The other control method Nintendo offers we'll call the 'non-touchscreen version'. Here you hold your DS as normal, using the D-pad to move around and the four action buttons to point your gun (vice versa for lefties). It actually works quite well, apart from when you attack high-flying enemies (which happens quite a lot), as it takes a while to rotate your gun back down.

The advantage, however, is you get a jump button. Using touchscreen control, you have to double-tap your stylus to jump, which means it's not something you'll be doing much in the midst of frenzied combat.

Whichever method you decide to use, the rub is that the touchscreen also acts as your headup display: you'll need to poke it with your stylus to change weapons, use the visor scanner, and to transform yourself from an all-action biped into a Sonic the Hedgehog-like morph ball. And as all these things are regular occurrences, it makes it pretty hard to successfully play Metroid Prime: Hunters using the 'non-touchscreen version'.

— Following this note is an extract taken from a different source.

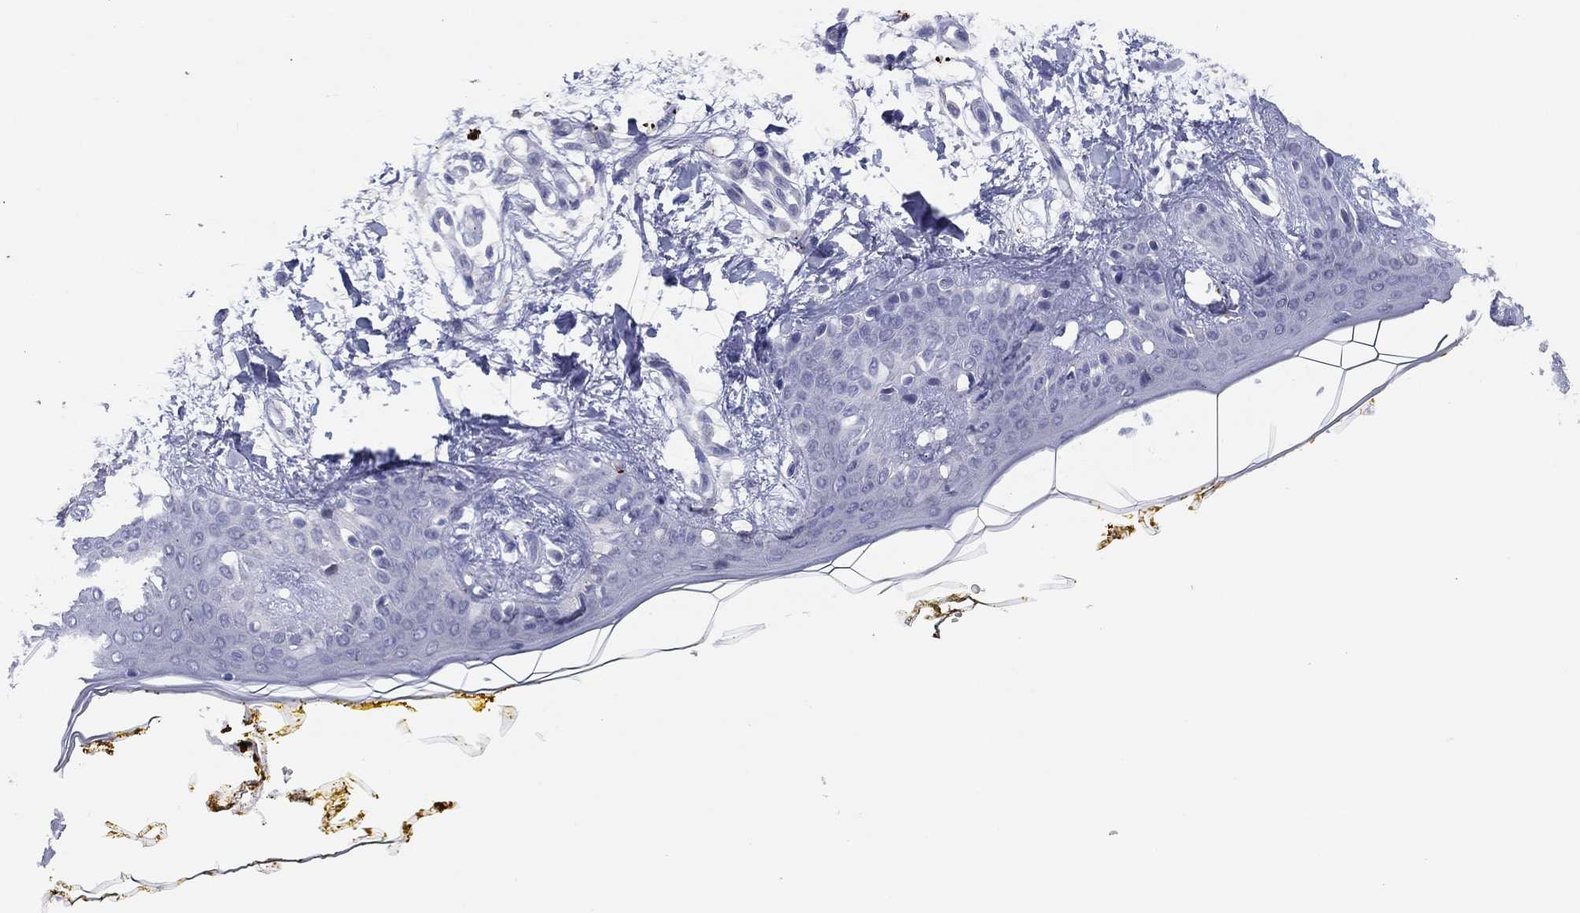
{"staining": {"intensity": "negative", "quantity": "none", "location": "none"}, "tissue": "skin", "cell_type": "Fibroblasts", "image_type": "normal", "snomed": [{"axis": "morphology", "description": "Normal tissue, NOS"}, {"axis": "topography", "description": "Skin"}], "caption": "Immunohistochemistry of normal skin exhibits no positivity in fibroblasts.", "gene": "PLAC8", "patient": {"sex": "female", "age": 34}}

All of which might prompt the cynic to say this is a game without an ideal control method. True, but, a game is more than a control method. From what we're seen and played so far, those who enjoy FPSs will enjoy Metroid Prime: Hunters, not least because it supports the Nintendo Wi-Fi Connection for online multiplayer too. Our definite review is coming soon!

Still in transit from deep space, Metroid Prime: Hunters is due to land in stores on the 5th of May.